Covering
twenty-five rooms the museum
occupies the left wing
of Pitti Palace, added
during the 17th century
to the original 15th century
core.
The rooms on the ground
floor of Palazzo Pitti,
originally the grand ducal
summer apartments, and
the mezzanine rooms were
chosen in 1861 as the location
of the Silver Museum, which
collects various kinds
of precious objects (gems,
cameos, semi-precicus stones,
ivory, jewels, silver...)
to document the sumptuous
life of the princes and
the collections owned by
the dynasties that ruled
Tuscany, with specific
attention to the Medici
and Lorraine families.
The core
of the collection of Medici
origin was originally preserved
in Palazzo Medici in via
Larga (now via Cavour), where
Cosimo the Elder had started
in the 15th century a lavish
and diverse collection of
precious objects, which would
be later increased by his
son Piero and his grandson
Lorenzo the Magnificent.
One of the most valuable
categories comprises the
vases of Lorenzo, which are
extremely valuable pieces
both historically and artistically.
The enrichment
of the family collections
in the 16th century by the
Grand Duke Cosimo marks the
cultural policy of the Medici,
aimed at protecting artists
and at directly commissioning
precious objects. As a result
Florence became one of the
most qualified centres in
the production of the socalled "minor
arts". The grand ducal
workshops, strengthened
by the second Grand Duke
of Tuscany, Francesco,
organised their independent
and functional premises
in the Uffizi palace under
Ferdinando I de' Medici
in 1588. Cutters of crystal,
cameos and semiprecious
stones, goldsmiths, etc.
Competed in displays of
invention and superb technique
to produce the objects
that still constitute the
main core of the Museum.
Many of the jewels were
sent as gifts to the kings
and powerful families in
Europe with which the Medici
had formed a close network
of relations.
One of the most refined examples is the gold-mounted lapislazuli vase by the goldsmith Bilivert, based on a design of Bernardo Buontalenti, which fully documents the preciousness of the 16th century Manneristic taste. Equally precious are the objects cut in ivory brought from Germany in the 17th century by Prince Mattias de' Medici and the large collection of cameos and the so-called "Galanterie ingioiellate" of Anna Maria Luisa, the last Medici (early 18th century), who purchased precious jewels in the whole of Europe.

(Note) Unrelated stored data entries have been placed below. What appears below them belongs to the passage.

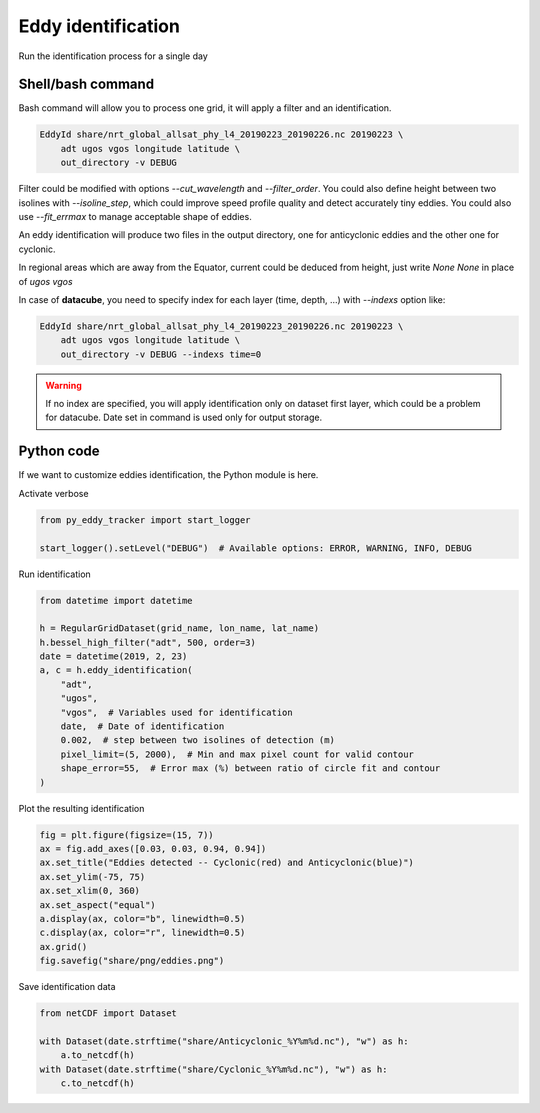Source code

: ===================
Eddy identification
===================

Run the identification process for a single day


Shell/bash command
******************

Bash command will allow you to process one grid, it will apply a filter and an identification.


.. code-block:: bash

    EddyId share/nrt_global_allsat_phy_l4_20190223_20190226.nc 20190223 \
        adt ugos vgos longitude latitude \
        out_directory -v DEBUG


Filter could be modified with options *--cut_wavelength* and *--filter_order*. You could also define height between two isolines with *--isoline_step*, which could
improve speed profile quality and detect accurately tiny eddies. You could also use *--fit_errmax* to manage acceptable shape of eddies.

An eddy identification will produce two files in the output directory, one for anticyclonic eddies and the other one for cyclonic.

In regional areas which are away from the Equator, current could be deduced from height, just write *None None* in place of *ugos vgos*

In case of **datacube**, you need to specify index for each layer (time, depth, ...) with *--indexs* option like:

.. code-block:: bash

    EddyId share/nrt_global_allsat_phy_l4_20190223_20190226.nc 20190223 \
        adt ugos vgos longitude latitude \
        out_directory -v DEBUG --indexs time=0

.. warning::
    If no index are specified, you will apply identification only on dataset first layer, which could be
    a problem for datacube. Date set in command is used only for output storage.

Python code
***********

If we want to customize eddies identification, the Python module is here.

Activate verbose

.. code-block:: python

    from py_eddy_tracker import start_logger

    start_logger().setLevel("DEBUG")  # Available options: ERROR, WARNING, INFO, DEBUG

Run identification

.. code-block:: python

    from datetime import datetime

    h = RegularGridDataset(grid_name, lon_name, lat_name)
    h.bessel_high_filter("adt", 500, order=3)
    date = datetime(2019, 2, 23)
    a, c = h.eddy_identification(
        "adt",
        "ugos",
        "vgos",  # Variables used for identification
        date,  # Date of identification
        0.002,  # step between two isolines of detection (m)
        pixel_limit=(5, 2000),  # Min and max pixel count for valid contour
        shape_error=55,  # Error max (%) between ratio of circle fit and contour
    )

Plot the resulting identification

.. code-block:: python

    fig = plt.figure(figsize=(15, 7))
    ax = fig.add_axes([0.03, 0.03, 0.94, 0.94])
    ax.set_title("Eddies detected -- Cyclonic(red) and Anticyclonic(blue)")
    ax.set_ylim(-75, 75)
    ax.set_xlim(0, 360)
    ax.set_aspect("equal")
    a.display(ax, color="b", linewidth=0.5)
    c.display(ax, color="r", linewidth=0.5)
    ax.grid()
    fig.savefig("share/png/eddies.png")

.. image:: ../share/png/eddies.png

Save identification data

.. code-block:: python

    from netCDF import Dataset

    with Dataset(date.strftime("share/Anticyclonic_%Y%m%d.nc"), "w") as h:
        a.to_netcdf(h)
    with Dataset(date.strftime("share/Cyclonic_%Y%m%d.nc"), "w") as h:
        c.to_netcdf(h)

Equally extraordinary are the objects brought to Florence by Ferdinando III of Lorraine after his return from exile following the brief Napoleonic period. The oldest and most beautifully worked pieces are the gold plates, beakers, "corni potori" (drinking horns) and wooden cups mounted in silver and enamel.

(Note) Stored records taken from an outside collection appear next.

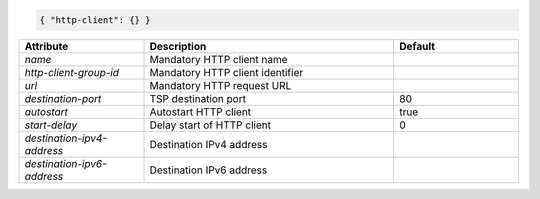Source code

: .. code-block:: json

    { "http-client": {} }


.. list-table::
   :widths: 25 50 25
   :header-rows: 1

   * - Attribute
     - Description
     - Default
   * - `name`
     - Mandatory HTTP client name
     - 
   * - `http-client-group-id`
     - Mandatory HTTP client identifier
     - 
   * - `url`
     - Mandatory HTTP request URL
     - 
   * - `destination-port`
     - TSP destination port
     - 80
   * - `autostart`
     - Autostart HTTP client
     - true
   * - `start-delay`
     - Delay start of HTTP client
     - 0
   * - `destination-ipv4-address`
     - Destination IPv4 address
     - 
   * - `destination-ipv6-address`
     - Destination IPv6 address
     -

The last section of the museum
holds an eclectic collection
of donations to the mueum:
jewels from the 17th to the
20th century, articles in
the 18th-century floral style,
as well as 19th-century neoclassic
pieces, including tiny precios
mosaic set 18th and 19th-century
Sicilian and Neapolitan goldwork
and the spectacular ametyst
and diamond-studded Cartier
Diadem from 1900. The displays
in the last two rooms include
fifty-eight plaster casts
of te large decorative silver
plates that were given each
year to Cosimo III and successors
for the feast of Saint John.
Executed by several baroque
Roman sculptors, they were
melted down by French in
1799.
The present arrangement of the museum aims at focusing both on the different aspects of the grand ducal collection and on the beauty of the rooms chosen to display it, which significantly umderline some of the aspects of the Florentine artistic culture. These include the great room frescoed by Giovanni da San Giovanni (1592-1636) and his assistants on the occasion of the marriage of Ferdinando II de'Medici and Vittoria della Rovere (1634), where sumptuous mythological allegories and references highlight the many aspects of the cultural and political life of the Medici under Lorenzo the Magnificent.